Mutiert hanseWasser nach 20 Jahren wieder zum behäbigen Amt für Stadtentwässerung?

15.02.2025 6 Von Axel Schuller

Bürgermeister Dr. Andreas Bovenschulte (SPD) nennt die geplante Übernahme von hanseWasser einen „minimal invasiven Eingriff“. Das klingt niedlich, dabei geht es aber um deutlich mehr. a) um zig Millionen Euro und b) um eine Grundsatzentscheidung: Sind staatliche Unternehmen genauso innovativ und effizient wie private? Zur Klärung hilft ein Blick ins Jahr 1998, als HanseWasser noch das „Amt für Stadtentwässerung“ war. Was hatte seinerzeit eigentlich zur Privatisierung geführt? Und: Wie viele Hundert Millionen Mark hat Bremen dafür erhalten?

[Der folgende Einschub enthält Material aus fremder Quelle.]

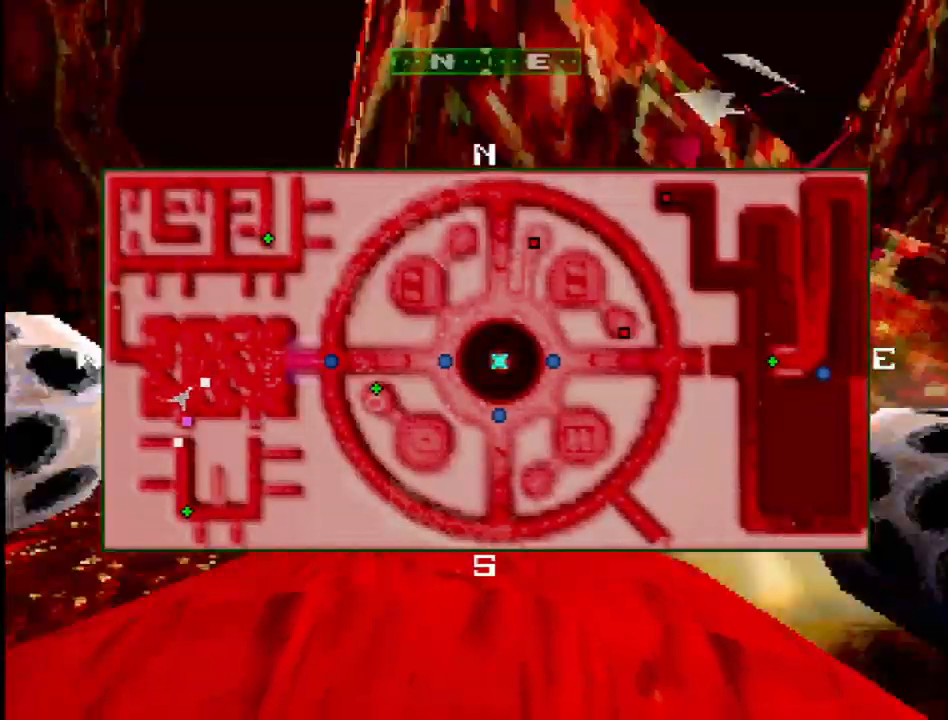
{"dt_ms": 500, "buttons": [], "events": []}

Die aktuelle Entscheidung und anhaltende Debatte ist ungewöhnlich geschichtsvergessen. Dabei ist der Blick zurück auch vor dem Hintergrund sinnvoll, dass Politiker von SPD, Grünen und insbesondere Linken stets darauf hinweisen, welche Un-Summen sich die HanseWasser-Gesellschafter in den vergangenen Jahren angeblich in die Taschen geschaufelt hätten.

Vor der (hoffentlich) erhellenden Replik noch mal kurz zum Vergleich von staatlichen und privaten Unternehmen.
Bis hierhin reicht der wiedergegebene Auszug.